### About this exercise
From the entries below, report only the number of lines that contain the word "none".

* * *

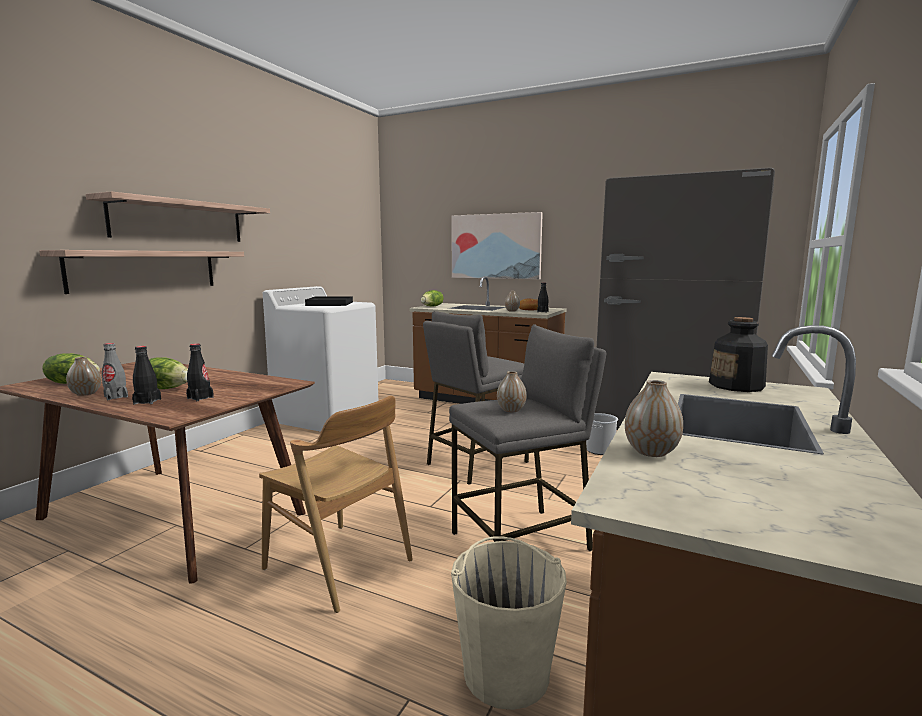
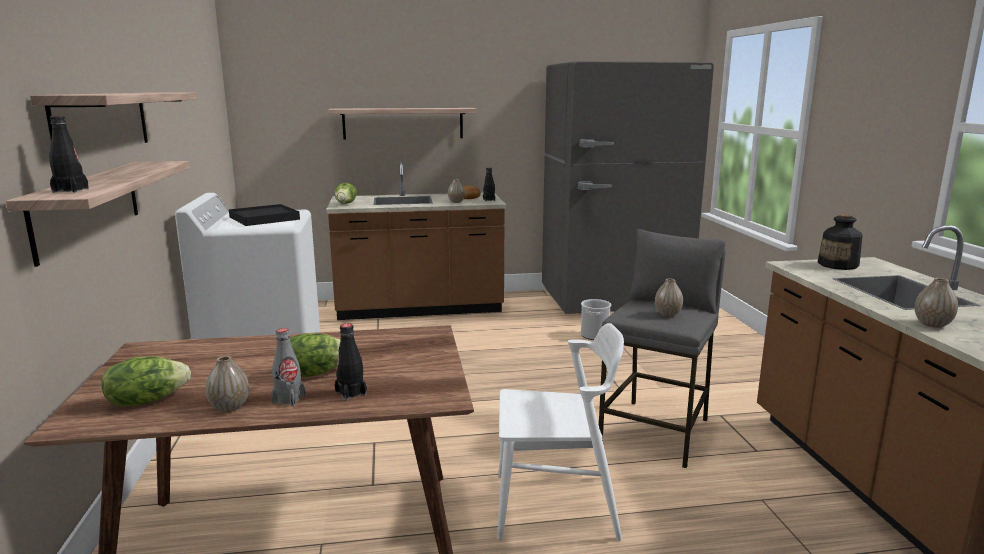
camera: 35 degrees left, 5 degrees up
black bottle [186,344,214,401] -> black bottle moved to [49,116,89,193]
brown chair [259,396,413,613] -> white chair [497,323,624,541]
grey stool [423,311,529,485] -> none
picture [451,212,543,279] -> shelf [327,108,477,140]
beige bucket [451,536,567,710] -> none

* * *

### Answer section
2